Adobe’s winning strategy was being intentional from the beginning and thinking long-term. Their very first product, PostScript, was a huge success, and there was no need for Adobe to add more revenue streams at that time. But the leadership knew that remaining a one-product company wasn’t a smart financial decision in the long-term. That’s why they started building out apps that could target new users and bolster PostScript’s revenue, even though they weren’t immediate cash cows.
I’ve told companies before that the early decisions you make around finances and business models have teeth later on. To make sure your early decisions don’t come back to bite you, there are some important points you have to consider early on:
- Are we planning on building a single product, or do we have plans to build more? What is our contingency plan if our first product fails?
- How do we want to sell to our customers, and what do we want to charge? Will the prices encourage some users and prohibit others? Are the users we’re attracting the ones that will help us grow?
Of course, every company has to troubleshoot unexpected situations and make financial decisions that they never anticipated along the way.

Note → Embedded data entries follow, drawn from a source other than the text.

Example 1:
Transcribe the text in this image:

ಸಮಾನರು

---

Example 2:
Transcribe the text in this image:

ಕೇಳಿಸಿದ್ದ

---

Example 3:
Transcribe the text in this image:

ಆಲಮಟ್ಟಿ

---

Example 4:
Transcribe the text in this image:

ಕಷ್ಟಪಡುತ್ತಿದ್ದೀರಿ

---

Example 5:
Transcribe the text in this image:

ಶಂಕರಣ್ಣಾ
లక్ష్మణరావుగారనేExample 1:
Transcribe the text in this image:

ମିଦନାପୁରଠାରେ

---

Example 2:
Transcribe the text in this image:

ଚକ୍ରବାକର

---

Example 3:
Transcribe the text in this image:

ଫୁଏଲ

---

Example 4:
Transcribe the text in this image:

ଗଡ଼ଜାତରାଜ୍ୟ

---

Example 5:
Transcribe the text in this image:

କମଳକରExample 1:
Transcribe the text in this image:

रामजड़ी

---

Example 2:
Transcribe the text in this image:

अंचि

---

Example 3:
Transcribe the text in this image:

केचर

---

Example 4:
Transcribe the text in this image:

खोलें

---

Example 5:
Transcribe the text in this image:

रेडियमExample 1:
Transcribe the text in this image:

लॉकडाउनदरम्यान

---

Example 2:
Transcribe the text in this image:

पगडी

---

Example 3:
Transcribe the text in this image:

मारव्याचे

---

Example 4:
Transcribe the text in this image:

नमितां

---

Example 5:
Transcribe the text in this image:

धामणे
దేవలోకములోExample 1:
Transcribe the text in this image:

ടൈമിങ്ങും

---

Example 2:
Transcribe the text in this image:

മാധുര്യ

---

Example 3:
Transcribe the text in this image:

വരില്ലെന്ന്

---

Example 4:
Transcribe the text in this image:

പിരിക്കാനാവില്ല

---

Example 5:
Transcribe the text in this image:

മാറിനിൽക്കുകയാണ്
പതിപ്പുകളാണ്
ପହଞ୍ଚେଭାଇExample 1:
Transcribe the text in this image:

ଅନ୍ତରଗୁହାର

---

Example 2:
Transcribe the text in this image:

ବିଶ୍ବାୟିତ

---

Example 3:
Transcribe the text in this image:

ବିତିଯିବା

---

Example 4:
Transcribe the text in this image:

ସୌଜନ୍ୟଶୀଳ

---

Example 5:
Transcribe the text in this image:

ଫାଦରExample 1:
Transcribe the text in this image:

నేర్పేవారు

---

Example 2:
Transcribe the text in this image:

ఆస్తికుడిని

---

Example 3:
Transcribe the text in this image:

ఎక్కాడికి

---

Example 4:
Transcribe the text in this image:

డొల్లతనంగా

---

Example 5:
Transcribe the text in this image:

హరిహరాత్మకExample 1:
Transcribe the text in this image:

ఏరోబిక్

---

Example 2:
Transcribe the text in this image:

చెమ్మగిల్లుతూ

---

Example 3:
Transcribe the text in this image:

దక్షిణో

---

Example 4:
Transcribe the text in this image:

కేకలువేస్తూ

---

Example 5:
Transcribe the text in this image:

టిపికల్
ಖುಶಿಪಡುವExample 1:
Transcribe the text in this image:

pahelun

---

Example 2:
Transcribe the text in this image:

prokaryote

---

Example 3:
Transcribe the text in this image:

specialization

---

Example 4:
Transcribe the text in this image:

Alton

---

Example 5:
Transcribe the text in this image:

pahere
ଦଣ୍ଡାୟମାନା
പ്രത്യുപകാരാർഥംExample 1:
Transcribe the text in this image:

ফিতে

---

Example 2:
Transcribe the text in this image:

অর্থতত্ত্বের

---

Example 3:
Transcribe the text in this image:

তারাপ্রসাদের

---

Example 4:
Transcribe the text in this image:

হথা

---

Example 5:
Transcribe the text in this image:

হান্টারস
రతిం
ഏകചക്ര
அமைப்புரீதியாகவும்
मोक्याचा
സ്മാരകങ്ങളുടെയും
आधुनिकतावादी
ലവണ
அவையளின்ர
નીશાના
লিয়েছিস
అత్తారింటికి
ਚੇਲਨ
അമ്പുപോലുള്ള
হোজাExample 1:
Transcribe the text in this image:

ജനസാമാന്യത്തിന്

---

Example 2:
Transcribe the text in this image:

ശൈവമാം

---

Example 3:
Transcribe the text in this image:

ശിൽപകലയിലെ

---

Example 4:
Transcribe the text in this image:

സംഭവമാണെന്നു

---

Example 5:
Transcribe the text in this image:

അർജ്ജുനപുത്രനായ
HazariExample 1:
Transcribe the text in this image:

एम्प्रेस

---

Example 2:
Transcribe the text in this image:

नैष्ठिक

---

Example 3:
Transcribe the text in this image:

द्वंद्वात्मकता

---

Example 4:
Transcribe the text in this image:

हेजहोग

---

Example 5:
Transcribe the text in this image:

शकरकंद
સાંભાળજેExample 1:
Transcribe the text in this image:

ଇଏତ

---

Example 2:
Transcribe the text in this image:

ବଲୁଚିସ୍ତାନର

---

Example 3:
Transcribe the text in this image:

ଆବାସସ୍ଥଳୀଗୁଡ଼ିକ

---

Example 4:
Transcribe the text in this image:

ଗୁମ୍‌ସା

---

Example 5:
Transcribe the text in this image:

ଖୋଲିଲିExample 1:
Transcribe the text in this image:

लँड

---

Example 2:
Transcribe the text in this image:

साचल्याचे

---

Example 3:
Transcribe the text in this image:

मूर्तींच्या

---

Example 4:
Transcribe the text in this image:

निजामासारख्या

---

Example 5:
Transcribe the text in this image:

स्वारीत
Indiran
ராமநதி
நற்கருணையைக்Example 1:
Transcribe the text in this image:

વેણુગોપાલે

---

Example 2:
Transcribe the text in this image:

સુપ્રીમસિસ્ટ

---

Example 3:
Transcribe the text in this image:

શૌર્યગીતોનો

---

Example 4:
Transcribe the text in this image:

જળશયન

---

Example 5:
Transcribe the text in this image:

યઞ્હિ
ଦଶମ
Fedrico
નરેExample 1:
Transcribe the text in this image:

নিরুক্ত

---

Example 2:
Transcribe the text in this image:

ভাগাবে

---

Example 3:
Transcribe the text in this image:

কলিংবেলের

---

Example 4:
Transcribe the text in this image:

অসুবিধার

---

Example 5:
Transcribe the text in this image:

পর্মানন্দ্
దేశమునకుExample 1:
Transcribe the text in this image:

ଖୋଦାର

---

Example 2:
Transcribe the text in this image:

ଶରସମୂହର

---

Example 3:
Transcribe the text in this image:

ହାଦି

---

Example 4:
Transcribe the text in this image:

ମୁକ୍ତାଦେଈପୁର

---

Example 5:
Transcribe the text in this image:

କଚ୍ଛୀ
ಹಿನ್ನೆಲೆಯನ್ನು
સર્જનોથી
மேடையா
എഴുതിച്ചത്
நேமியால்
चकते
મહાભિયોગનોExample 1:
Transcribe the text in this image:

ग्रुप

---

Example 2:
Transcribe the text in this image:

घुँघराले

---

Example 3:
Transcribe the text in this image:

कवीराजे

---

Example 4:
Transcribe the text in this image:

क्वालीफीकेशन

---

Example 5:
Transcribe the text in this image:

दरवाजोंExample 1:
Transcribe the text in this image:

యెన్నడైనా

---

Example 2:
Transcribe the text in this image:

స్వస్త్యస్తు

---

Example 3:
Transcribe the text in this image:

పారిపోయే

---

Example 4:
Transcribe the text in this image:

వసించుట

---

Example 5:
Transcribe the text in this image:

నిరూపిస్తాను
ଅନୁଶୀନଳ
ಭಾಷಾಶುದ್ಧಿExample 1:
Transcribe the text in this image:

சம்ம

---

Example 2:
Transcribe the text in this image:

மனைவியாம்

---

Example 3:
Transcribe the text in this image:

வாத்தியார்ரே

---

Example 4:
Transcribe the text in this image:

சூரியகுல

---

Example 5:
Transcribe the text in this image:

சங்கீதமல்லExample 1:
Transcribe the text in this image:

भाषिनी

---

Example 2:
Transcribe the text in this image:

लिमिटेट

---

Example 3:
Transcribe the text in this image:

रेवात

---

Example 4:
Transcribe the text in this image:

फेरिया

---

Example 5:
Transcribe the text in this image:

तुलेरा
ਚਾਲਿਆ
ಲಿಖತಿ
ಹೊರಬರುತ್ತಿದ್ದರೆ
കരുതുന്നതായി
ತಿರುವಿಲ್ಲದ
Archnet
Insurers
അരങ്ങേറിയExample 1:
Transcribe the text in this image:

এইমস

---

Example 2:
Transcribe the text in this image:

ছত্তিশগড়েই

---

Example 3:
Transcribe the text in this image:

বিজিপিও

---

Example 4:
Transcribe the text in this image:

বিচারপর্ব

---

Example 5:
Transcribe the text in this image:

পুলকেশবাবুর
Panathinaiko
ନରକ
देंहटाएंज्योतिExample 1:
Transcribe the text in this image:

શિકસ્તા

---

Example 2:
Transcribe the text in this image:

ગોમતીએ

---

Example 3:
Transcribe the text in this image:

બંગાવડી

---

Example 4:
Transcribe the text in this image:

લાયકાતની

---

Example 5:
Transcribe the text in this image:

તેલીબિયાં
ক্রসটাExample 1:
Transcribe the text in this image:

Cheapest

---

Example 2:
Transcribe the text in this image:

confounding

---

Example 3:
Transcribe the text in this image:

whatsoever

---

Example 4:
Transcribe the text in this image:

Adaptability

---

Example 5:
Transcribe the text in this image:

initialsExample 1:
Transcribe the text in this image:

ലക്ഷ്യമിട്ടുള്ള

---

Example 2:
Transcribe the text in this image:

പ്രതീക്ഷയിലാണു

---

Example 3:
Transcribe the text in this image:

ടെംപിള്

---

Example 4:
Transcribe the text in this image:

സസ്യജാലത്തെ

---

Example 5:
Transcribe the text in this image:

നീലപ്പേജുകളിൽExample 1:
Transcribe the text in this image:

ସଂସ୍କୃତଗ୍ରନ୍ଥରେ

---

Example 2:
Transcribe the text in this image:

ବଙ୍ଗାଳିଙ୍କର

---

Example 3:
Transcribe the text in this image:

But don’t shoot yourself in the foot right away—make early decisions that set you up for long-term success.
3. Make acquisitions based on product gaps, talent gaps, and the competitive landscape
There are many reasons why one company would acquire another. Adobe has been successful by making smart choices about what needs they’re looking to fill and what will push them forward at a given moment in time.
Some of Adobe’s acquisitions, like Omniture, gave Adobe the ability to add a completely new set of tools into their product offerings. Others, like the Aldus acquisition, doubled the size of the team and brought in talent like Bruce Chizen who went on to have a huge impact at Adobe. Meanwhile, the Macromedia acquisition helped Adobe to take a competitor off the map and end a crash course where the two companies were set to collide.
A smart, thoughtful acquisition happens when a company is in tune with what it’s missing and what its market/industry is demanding. On a high level, this means that the leadership of the company should be aware of three main problem areas:
- Product gaps
- Talent gaps
- Pressure from competition
On a tactical level, being aware of product gaps and pressure from competition means being in touch with customers and their workflows, and doing market research to know what other options they have. Becoming aware of talent gaps means running internal surveys to fully understand how teams are functioning and where team members need more support.
You can only fill the gaps when you know where the problems are. Make sure you take the steps to build this internal and external company awareness among your leadership.
Thirty-five years and counting
Adobe’s story is a journey of transformation. They’ve seen different eras in software and are doing what they can to be successful in this new one. So far, they’re doing a great job. It’s only possible to continue growing and thriving like they have by making hard long-term decisions and being really intentional about how they can expand and bring new value to customers.
They still have so much potential—and I’m excited to see what the company does next.